◆ **TEXTO DE ORIGEN**
Por Gianni Vattimo, filósofo. Este texto es un extracto del publicado en el número de la revista italiana Micromega dedicado íntegramente al caso de Eluana Englaro. Traducción de Carlos Gumpert (EL PAÍS, 10/05/09):
Pues bien, he de confesarlo: hace seis años estuve a punto de convertirme en asesino de una persona consintiente, o, por lo menos, en cómplice de un suicido asistido. A mi compañero de entonces (desde hacía más de 20 años) le descubrieron un cáncer en un pulmón, inoperable y bastante avanzado ya. Él, Sergio, había perdido a una hermana a causa de un tumor unos años antes: la había visto apagarse lentamente con creciente desesperación. Y no quería acabar sus días de la misma manera. Como ambos conocíamos ya los movimientos alentados por el Partido Radical que afrontaban el problema de la eutanasia, nos informamos sobre la forma de proceder, llegado el caso.
Antes que nada, nos inscribimos en la asociación Dignitas, que tiene su sede en Suiza, y que promete ayuda en situaciones como ésa. Hablamos también con médicos amigos que nos prometieron ayudar a Sergio a terminar sus días sin excesivo dolor, físico o psicológico. Es algo que suele hacerse normalmente, sólo que es mejor no mencionarlo. Y, naturalmente, puede hacerse sólo si se “conoce” a alguien. Un desgraciado que no tenga contactos entre médicos o en hospitales, difícilmente lo conseguirá.

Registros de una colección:
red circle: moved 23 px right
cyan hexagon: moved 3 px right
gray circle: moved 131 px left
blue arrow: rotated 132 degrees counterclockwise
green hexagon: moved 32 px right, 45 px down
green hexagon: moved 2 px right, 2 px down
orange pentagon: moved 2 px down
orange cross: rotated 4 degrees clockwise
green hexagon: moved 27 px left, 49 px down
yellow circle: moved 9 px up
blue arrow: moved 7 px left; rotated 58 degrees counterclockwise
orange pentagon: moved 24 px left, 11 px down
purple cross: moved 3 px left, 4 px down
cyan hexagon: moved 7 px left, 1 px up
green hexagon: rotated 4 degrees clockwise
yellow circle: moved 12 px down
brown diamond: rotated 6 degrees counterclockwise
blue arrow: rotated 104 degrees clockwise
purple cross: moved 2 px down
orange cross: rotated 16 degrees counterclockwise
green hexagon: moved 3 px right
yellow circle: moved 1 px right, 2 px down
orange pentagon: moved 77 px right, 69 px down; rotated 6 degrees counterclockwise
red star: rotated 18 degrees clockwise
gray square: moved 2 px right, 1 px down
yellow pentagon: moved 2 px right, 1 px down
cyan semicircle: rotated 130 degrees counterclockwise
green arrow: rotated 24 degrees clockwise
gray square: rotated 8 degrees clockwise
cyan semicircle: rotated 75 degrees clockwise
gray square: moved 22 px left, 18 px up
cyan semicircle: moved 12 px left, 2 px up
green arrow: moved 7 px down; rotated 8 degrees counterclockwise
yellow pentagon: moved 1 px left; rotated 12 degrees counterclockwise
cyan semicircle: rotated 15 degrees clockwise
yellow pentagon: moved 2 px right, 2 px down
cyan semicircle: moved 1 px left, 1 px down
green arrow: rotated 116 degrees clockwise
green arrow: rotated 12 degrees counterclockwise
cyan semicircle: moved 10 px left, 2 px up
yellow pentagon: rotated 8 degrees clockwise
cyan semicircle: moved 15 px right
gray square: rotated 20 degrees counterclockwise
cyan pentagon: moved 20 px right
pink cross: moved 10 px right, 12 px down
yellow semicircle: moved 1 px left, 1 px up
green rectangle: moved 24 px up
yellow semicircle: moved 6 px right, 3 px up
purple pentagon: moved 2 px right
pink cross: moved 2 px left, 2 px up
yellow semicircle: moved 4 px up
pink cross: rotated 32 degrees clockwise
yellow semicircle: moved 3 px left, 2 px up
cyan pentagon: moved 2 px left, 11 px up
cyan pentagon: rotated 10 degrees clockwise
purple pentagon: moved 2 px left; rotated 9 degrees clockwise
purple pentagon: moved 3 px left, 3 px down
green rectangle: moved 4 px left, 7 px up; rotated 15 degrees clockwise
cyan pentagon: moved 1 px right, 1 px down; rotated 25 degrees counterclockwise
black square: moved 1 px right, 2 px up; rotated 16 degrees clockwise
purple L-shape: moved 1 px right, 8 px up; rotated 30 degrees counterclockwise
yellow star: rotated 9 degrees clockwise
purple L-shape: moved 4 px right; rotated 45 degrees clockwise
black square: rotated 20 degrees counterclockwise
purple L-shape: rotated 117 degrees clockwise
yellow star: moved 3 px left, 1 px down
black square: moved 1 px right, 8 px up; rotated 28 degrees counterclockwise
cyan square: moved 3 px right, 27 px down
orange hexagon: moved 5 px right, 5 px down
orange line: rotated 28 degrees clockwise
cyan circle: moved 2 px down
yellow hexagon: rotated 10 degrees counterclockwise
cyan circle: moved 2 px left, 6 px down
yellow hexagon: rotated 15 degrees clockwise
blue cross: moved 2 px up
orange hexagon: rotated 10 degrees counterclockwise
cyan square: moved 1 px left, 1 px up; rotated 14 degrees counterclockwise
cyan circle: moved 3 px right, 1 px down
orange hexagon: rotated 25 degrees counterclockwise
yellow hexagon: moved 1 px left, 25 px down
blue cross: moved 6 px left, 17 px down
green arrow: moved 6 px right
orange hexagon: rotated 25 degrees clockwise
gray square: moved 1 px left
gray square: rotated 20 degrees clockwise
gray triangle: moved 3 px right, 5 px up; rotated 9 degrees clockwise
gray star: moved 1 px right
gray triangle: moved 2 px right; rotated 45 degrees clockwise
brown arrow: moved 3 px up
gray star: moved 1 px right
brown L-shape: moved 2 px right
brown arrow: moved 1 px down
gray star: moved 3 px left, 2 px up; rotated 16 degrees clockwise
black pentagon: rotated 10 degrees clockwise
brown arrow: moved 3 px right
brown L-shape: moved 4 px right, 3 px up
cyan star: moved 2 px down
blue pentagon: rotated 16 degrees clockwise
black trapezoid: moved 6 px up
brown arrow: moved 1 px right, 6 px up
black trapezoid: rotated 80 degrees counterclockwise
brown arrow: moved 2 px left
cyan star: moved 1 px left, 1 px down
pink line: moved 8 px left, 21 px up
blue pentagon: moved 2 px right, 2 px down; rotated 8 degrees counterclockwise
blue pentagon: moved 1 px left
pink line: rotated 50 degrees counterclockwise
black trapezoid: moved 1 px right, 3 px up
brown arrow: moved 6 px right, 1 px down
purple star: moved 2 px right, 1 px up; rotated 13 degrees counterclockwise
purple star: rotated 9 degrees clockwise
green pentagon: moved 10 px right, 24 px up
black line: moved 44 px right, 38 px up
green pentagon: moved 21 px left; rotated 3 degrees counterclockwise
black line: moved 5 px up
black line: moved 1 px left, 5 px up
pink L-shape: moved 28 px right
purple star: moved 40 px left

◆ **INSTRUCCIONES DE LA TAREA**
Enumera todas las personas que aparecen con su nombre en el texto de origen.

◆ **RESPUESTA**
- Gianni Vattimo
- Eluana Englaro
- Carlos Gumpert
- Sergio